*** INPUT DATA Section Begins ***

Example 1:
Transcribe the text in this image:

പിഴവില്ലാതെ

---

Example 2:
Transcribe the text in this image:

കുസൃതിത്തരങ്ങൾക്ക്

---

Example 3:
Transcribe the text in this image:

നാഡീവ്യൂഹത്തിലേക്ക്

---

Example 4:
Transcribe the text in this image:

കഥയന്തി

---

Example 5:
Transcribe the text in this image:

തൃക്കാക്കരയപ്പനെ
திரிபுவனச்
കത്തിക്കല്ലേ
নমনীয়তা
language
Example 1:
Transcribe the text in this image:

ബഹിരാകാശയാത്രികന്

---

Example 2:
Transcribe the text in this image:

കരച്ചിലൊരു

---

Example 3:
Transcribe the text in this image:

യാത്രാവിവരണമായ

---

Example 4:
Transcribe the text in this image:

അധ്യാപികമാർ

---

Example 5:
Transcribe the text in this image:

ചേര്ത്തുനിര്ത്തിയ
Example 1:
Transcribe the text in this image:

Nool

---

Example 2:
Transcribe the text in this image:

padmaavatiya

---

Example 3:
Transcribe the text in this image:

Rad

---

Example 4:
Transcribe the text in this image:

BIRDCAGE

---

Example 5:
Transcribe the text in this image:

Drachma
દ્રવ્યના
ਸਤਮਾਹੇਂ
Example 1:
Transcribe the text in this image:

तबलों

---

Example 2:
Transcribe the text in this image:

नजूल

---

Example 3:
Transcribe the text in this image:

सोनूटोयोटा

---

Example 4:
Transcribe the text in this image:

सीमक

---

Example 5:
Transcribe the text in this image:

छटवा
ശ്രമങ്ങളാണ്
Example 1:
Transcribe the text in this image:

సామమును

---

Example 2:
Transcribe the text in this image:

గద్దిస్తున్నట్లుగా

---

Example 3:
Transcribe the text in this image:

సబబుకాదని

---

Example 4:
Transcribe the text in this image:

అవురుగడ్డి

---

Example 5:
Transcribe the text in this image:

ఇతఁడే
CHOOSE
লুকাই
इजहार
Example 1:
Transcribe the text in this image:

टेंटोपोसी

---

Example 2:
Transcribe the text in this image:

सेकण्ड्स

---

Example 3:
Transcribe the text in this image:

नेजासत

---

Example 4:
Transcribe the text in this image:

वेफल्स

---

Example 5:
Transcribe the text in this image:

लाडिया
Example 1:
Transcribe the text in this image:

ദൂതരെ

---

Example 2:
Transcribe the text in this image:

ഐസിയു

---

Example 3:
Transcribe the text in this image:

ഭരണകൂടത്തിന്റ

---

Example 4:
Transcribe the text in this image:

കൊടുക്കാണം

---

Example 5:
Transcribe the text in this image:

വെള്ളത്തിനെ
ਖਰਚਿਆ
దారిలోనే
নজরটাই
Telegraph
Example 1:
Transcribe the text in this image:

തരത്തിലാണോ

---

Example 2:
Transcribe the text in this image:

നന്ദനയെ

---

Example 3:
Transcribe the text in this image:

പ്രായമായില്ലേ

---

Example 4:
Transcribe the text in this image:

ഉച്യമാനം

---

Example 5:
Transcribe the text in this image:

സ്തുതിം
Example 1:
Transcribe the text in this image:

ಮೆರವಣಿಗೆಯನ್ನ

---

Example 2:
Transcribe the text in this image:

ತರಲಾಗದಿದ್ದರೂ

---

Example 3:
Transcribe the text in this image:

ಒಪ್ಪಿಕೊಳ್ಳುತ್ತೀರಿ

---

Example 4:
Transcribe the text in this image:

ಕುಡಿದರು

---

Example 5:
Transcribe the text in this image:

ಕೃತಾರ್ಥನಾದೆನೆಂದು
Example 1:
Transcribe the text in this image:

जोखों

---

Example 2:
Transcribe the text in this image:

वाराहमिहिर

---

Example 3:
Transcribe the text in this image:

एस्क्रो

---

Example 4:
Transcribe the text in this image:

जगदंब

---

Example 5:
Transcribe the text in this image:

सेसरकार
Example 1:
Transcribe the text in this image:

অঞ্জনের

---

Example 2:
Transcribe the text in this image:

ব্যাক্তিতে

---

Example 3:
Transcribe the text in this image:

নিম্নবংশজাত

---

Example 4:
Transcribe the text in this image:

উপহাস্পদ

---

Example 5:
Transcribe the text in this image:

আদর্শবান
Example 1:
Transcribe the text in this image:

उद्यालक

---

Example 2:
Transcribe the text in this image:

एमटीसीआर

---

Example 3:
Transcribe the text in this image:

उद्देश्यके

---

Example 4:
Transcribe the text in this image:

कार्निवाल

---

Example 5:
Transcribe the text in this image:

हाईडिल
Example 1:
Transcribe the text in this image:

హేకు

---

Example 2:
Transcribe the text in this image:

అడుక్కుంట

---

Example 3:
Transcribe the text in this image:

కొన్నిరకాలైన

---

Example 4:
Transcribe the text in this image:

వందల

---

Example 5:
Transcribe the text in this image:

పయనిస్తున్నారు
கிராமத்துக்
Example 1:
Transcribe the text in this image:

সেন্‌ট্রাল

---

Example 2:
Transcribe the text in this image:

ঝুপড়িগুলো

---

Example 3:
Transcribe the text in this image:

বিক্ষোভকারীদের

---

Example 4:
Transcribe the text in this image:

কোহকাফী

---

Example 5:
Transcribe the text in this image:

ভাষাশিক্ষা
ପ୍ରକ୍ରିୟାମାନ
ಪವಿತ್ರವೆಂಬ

*** INPUT DATA Section Ends ***

HOW TO COMPLETE THIS TASK
Nothing but an exact transcription of the records is expected.

RESPONSE
Example 1:
Transcribe the text in this image:

പിഴവില്ലാതെ

---

Example 2:
Transcribe the text in this image:

കുസൃതിത്തരങ്ങൾക്ക്

---

Example 3:
Transcribe the text in this image:

നാഡീവ്യൂഹത്തിലേക്ക്

---

Example 4:
Transcribe the text in this image:

കഥയന്തി

---

Example 5:
Transcribe the text in this image:

തൃക്കാക്കരയപ്പനെ
திரிபுவனச்
കത്തിക്കല്ലേ
নমনীয়তা
language
Example 1:
Transcribe the text in this image:

ബഹിരാകാശയാത്രികന്

---

Example 2:
Transcribe the text in this image:

കരച്ചിലൊരു

---

Example 3:
Transcribe the text in this image:

യാത്രാവിവരണമായ

---

Example 4:
Transcribe the text in this image:

അധ്യാപികമാർ

---

Example 5:
Transcribe the text in this image:

ചേര്ത്തുനിര്ത്തിയ
Example 1:
Transcribe the text in this image:

Nool

---

Example 2:
Transcribe the text in this image:

padmaavatiya

---

Example 3:
Transcribe the text in this image:

Rad

---

Example 4:
Transcribe the text in this image:

BIRDCAGE

---

Example 5:
Transcribe the text in this image:

Drachma
દ્રવ્યના
ਸਤਮਾਹੇਂ
Example 1:
Transcribe the text in this image:

तबलों

---

Example 2:
Transcribe the text in this image:

नजूल

---

Example 3:
Transcribe the text in this image:

सोनूटोयोटा

---

Example 4:
Transcribe the text in this image:

सीमक

---

Example 5:
Transcribe the text in this image:

छटवा
ശ്രമങ്ങളാണ്
Example 1:
Transcribe the text in this image:

సామమును

---

Example 2:
Transcribe the text in this image:

గద్దిస్తున్నట్లుగా

---

Example 3:
Transcribe the text in this image:

సబబుకాదని

---

Example 4:
Transcribe the text in this image:

అవురుగడ్డి

---

Example 5:
Transcribe the text in this image:

ఇతఁడే
CHOOSE
লুকাই
इजहार
Example 1:
Transcribe the text in this image:

टेंटोपोसी

---

Example 2:
Transcribe the text in this image:

सेकण्ड्स

---

Example 3:
Transcribe the text in this image:

नेजासत

---

Example 4:
Transcribe the text in this image:

वेफल्स

---

Example 5:
Transcribe the text in this image:

लाडिया
Example 1:
Transcribe the text in this image:

ദൂതരെ

---

Example 2:
Transcribe the text in this image:

ഐസിയു

---

Example 3:
Transcribe the text in this image:

ഭരണകൂടത്തിന്റ

---

Example 4:
Transcribe the text in this image:

കൊടുക്കാണം

---

Example 5:
Transcribe the text in this image:

വെള്ളത്തിനെ
ਖਰਚਿਆ
దారిలోనే
নজরটাই
Telegraph
Example 1:
Transcribe the text in this image:

തരത്തിലാണോ

---

Example 2:
Transcribe the text in this image:

നന്ദനയെ

---

Example 3:
Transcribe the text in this image:

പ്രായമായില്ലേ

---

Example 4:
Transcribe the text in this image:

ഉച്യമാനം

---

Example 5:
Transcribe the text in this image:

സ്തുതിം
Example 1:
Transcribe the text in this image:

ಮೆರವಣಿಗೆಯನ್ನ

---

Example 2:
Transcribe the text in this image:

ತರಲಾಗದಿದ್ದರೂ

---

Example 3:
Transcribe the text in this image:

ಒಪ್ಪಿಕೊಳ್ಳುತ್ತೀರಿ

---

Example 4:
Transcribe the text in this image:

ಕುಡಿದರು

---

Example 5:
Transcribe the text in this image:

ಕೃತಾರ್ಥನಾದೆನೆಂದು
Example 1:
Transcribe the text in this image:

जोखों

---

Example 2:
Transcribe the text in this image:

वाराहमिहिर

---

Example 3:
Transcribe the text in this image:

एस्क्रो

---

Example 4:
Transcribe the text in this image:

जगदंब

---

Example 5:
Transcribe the text in this image:

सेसरकार
Example 1:
Transcribe the text in this image:

অঞ্জনের

---

Example 2:
Transcribe the text in this image:

ব্যাক্তিতে

---

Example 3:
Transcribe the text in this image:

নিম্নবংশজাত

---

Example 4:
Transcribe the text in this image:

উপহাস্পদ

---

Example 5:
Transcribe the text in this image:

আদর্শবান
Example 1:
Transcribe the text in this image:

उद्यालक

---

Example 2:
Transcribe the text in this image:

एमटीसीआर

---

Example 3:
Transcribe the text in this image:

उद्देश्यके

---

Example 4:
Transcribe the text in this image:

कार्निवाल

---

Example 5:
Transcribe the text in this image:

हाईडिल
Example 1:
Transcribe the text in this image:

హేకు

---

Example 2:
Transcribe the text in this image:

అడుక్కుంట

---

Example 3:
Transcribe the text in this image:

కొన్నిరకాలైన

---

Example 4:
Transcribe the text in this image:

వందల

---

Example 5:
Transcribe the text in this image:

పయనిస్తున్నారు
கிராமத்துக்
Example 1:
Transcribe the text in this image:

সেন্‌ট্রাল

---

Example 2:
Transcribe the text in this image:

ঝুপড়িগুলো

---

Example 3:
Transcribe the text in this image:

বিক্ষোভকারীদের

---

Example 4:
Transcribe the text in this image:

কোহকাফী

---

Example 5:
Transcribe the text in this image:

ভাষাশিক্ষা
ପ୍ରକ୍ରିୟାମାନ
ಪವಿತ್ರವೆಂಬ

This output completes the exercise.